→ Task prompt
Swap "pose" for "camera" in the material, beginning at the line that has "pose: elev=7.6 azim=28.4 roll=231.5 dist=1.58" and stopping after the last line of the material, with everything else unchanged. Write out only those lines, and leave the pictures out.

── Record set

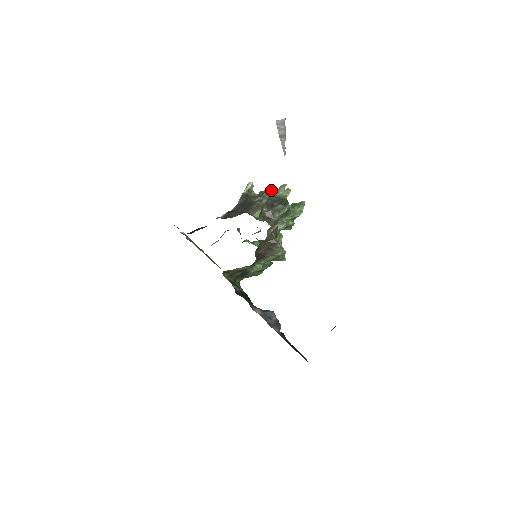
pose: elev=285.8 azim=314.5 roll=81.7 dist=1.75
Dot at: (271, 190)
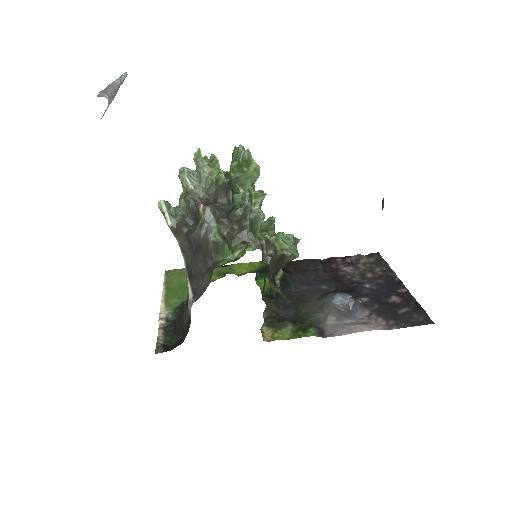
Dot at: (190, 178)
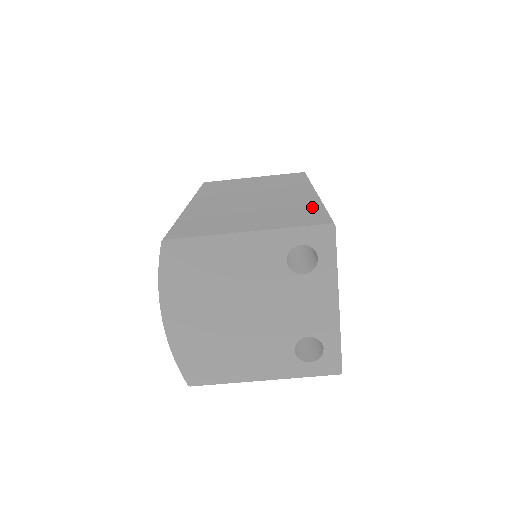
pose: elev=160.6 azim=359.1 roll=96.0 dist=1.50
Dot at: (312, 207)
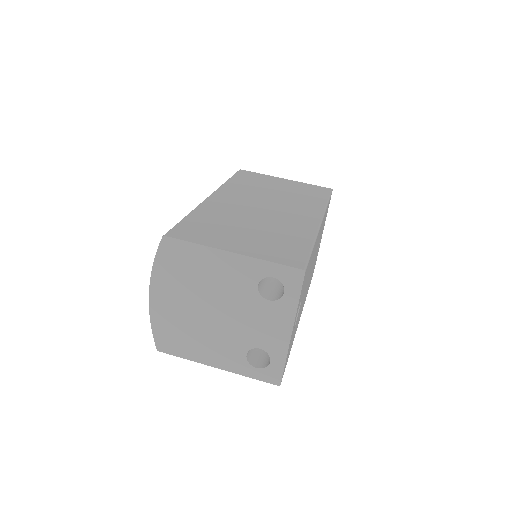
Dot at: (303, 242)
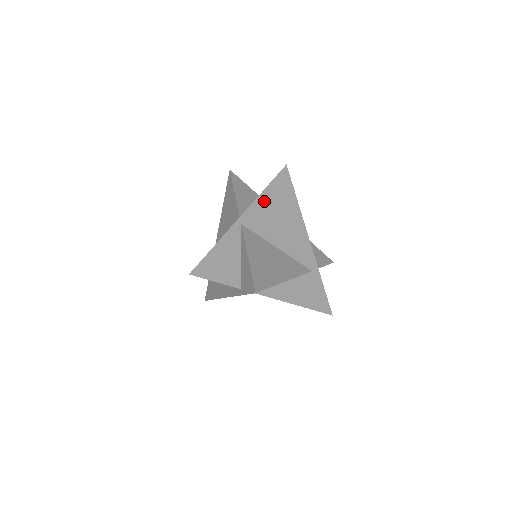
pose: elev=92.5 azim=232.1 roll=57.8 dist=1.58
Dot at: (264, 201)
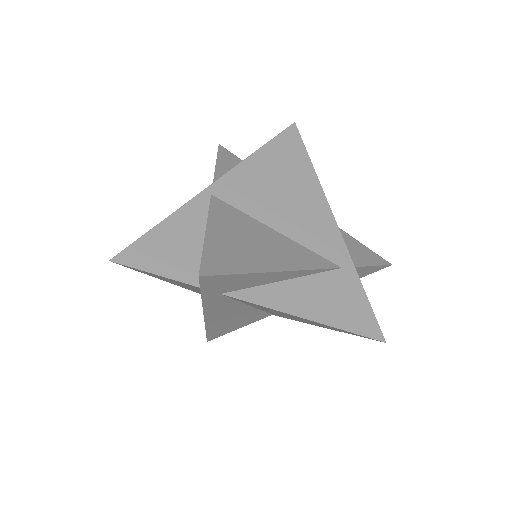
Dot at: (254, 166)
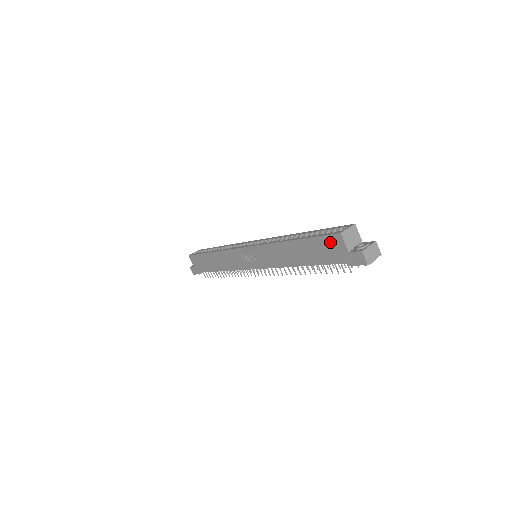
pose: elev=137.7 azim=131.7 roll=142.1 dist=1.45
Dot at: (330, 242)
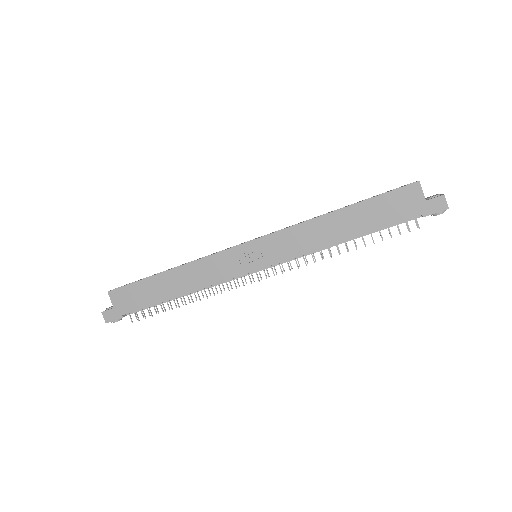
Dot at: (402, 195)
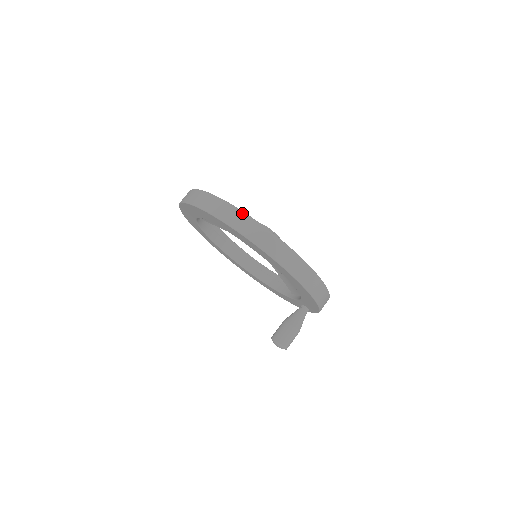
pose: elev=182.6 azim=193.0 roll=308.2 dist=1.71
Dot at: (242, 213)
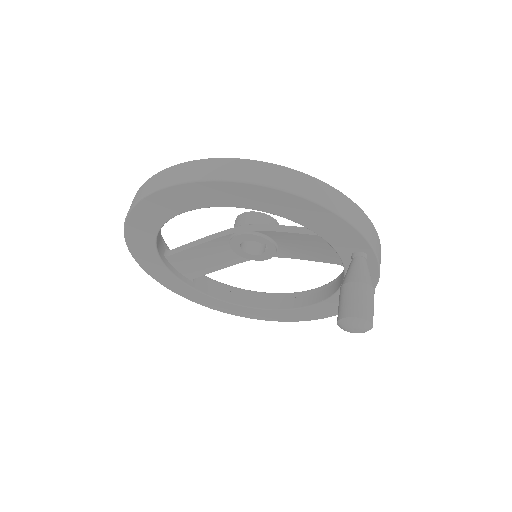
Dot at: (141, 187)
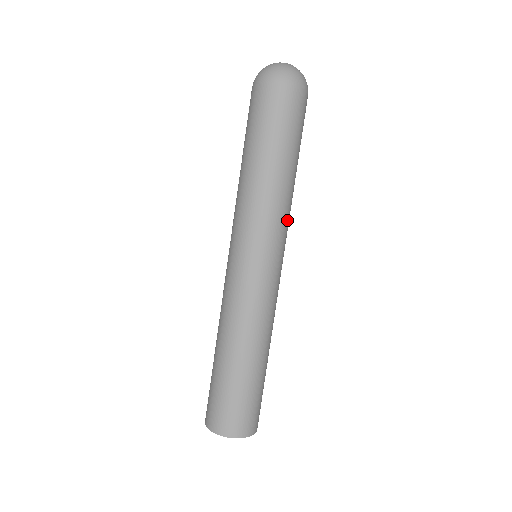
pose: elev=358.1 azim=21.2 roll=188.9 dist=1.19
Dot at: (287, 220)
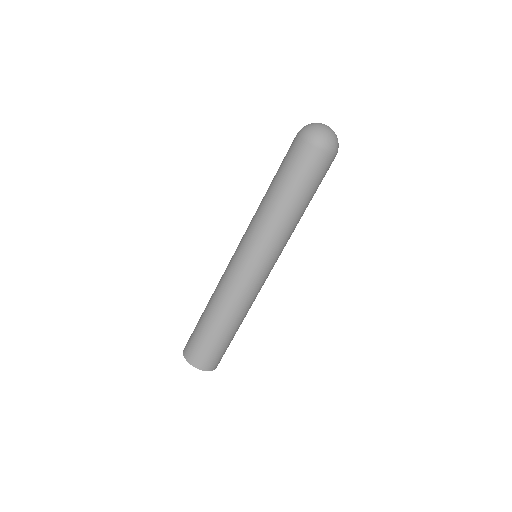
Dot at: (283, 241)
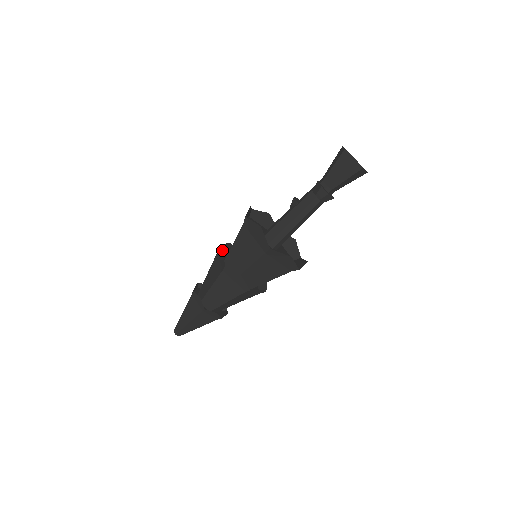
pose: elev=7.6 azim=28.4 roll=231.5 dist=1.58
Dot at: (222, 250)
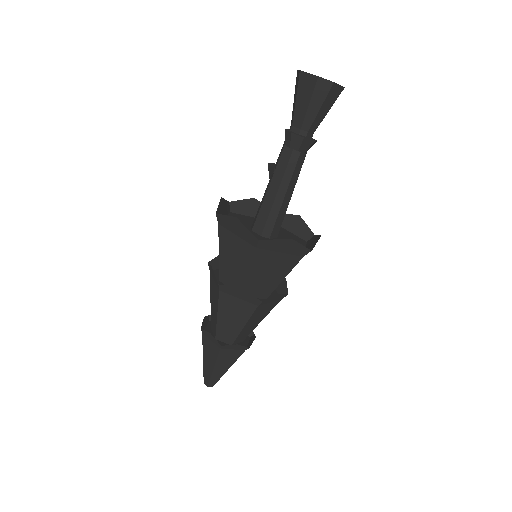
Dot at: (210, 266)
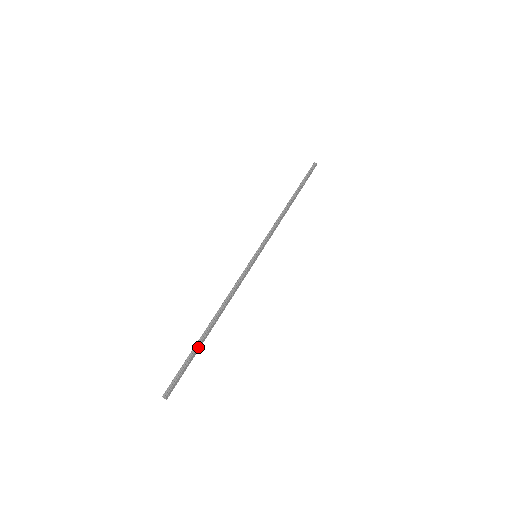
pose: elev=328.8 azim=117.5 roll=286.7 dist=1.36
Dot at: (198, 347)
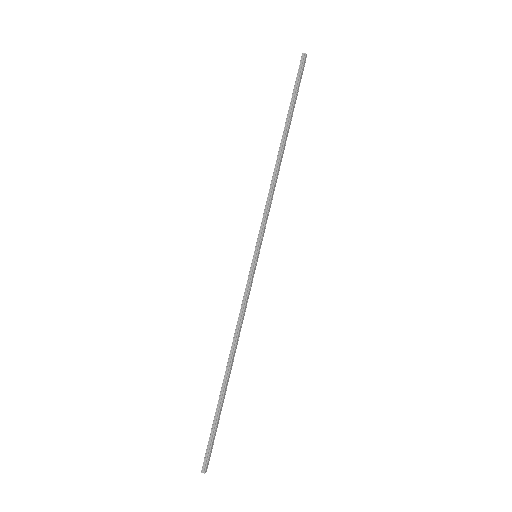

────

→ Correct answer
camera: elev=7.6 azim=28.4 roll=231.5 dist=1.58
Dot at: (222, 250)
Dot at: (210, 266)
camera: elev=328.8 azim=117.5 roll=286.7 dist=1.36
Dot at: (198, 347)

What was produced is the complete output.